One of my best friends works like this; sometimes when I say something that everyone else is saying in the politically-left-leaning book world, he'll come back with something very contrary that sounds totally preposterous, often just to get a rise out of me. But usually when I talk with him about it, I'll find out why he's said that, and very often it will slightly alter my own opinion, even if I don't come to agree with him, or agree with him entirely. It's one of the reasons he's a best friend, and why I find working with him boosts my creativity so much.

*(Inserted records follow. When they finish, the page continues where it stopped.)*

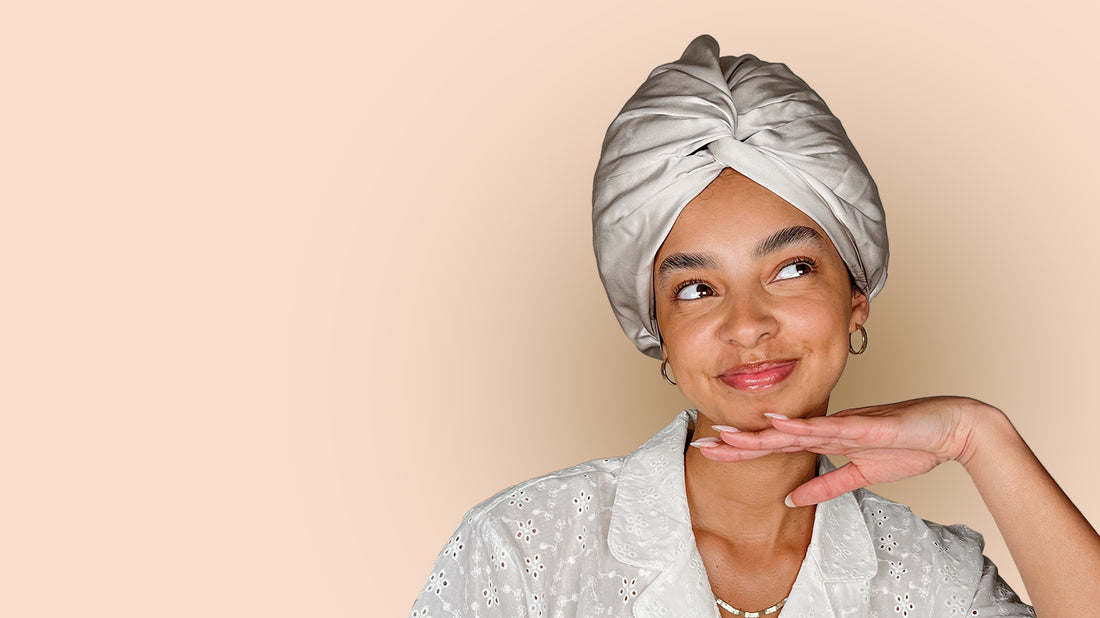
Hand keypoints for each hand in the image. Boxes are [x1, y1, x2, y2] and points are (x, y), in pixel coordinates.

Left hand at [700, 396, 997, 505]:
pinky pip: (829, 428)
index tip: (712, 450)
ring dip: (759, 434)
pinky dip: (802, 426)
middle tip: (701, 444)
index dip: (743, 449)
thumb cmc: (910, 445)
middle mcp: (829, 427)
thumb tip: (791, 500)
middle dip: (738, 442)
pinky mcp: (865, 426)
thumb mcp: (861, 474)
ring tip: (727, 435)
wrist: (952, 430)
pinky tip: (778, 424)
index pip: (776, 446)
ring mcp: (845, 425)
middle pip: (774, 437)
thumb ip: (826, 486)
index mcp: (826, 438)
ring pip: (793, 431)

What I'm saying is this: you don't have to agree with Deary, you might hate what he says. In fact, I'm almost sure you do, since you're one of the above demographic. But let's be civilised in our response; libraries have been a pinnacle of our civilisation. And contrary to what Deary implied, a lot of good things have come from the Victorians: women's suffrage, worker's rights, mass education (I'm repeating now what my friend said to me but I'm not going to make him jump publicly into the debate). And we can be glad that we CAN give a response, that Deary has the discussion going again in the media, and there's more chance the media will listen to you if you tackle what he's said. Thank you, Terry Deary, for that. I've seen several good responses already, but I've also seen a lot of name calling. Library friends, don't do that. You know Deary isn't anti-reading; Deary's the guy you want to invite to your panel discussions. We need more than only hard-working but invisible yes-men.
There are very practical reasons we still need libraries, but in what form? That's where we need you to come in with your ideas. Let's give people a safe space to share them without making them feel their careers are at stake if they say something odd. In fact, let's say more odd things. Let's get everyone talking.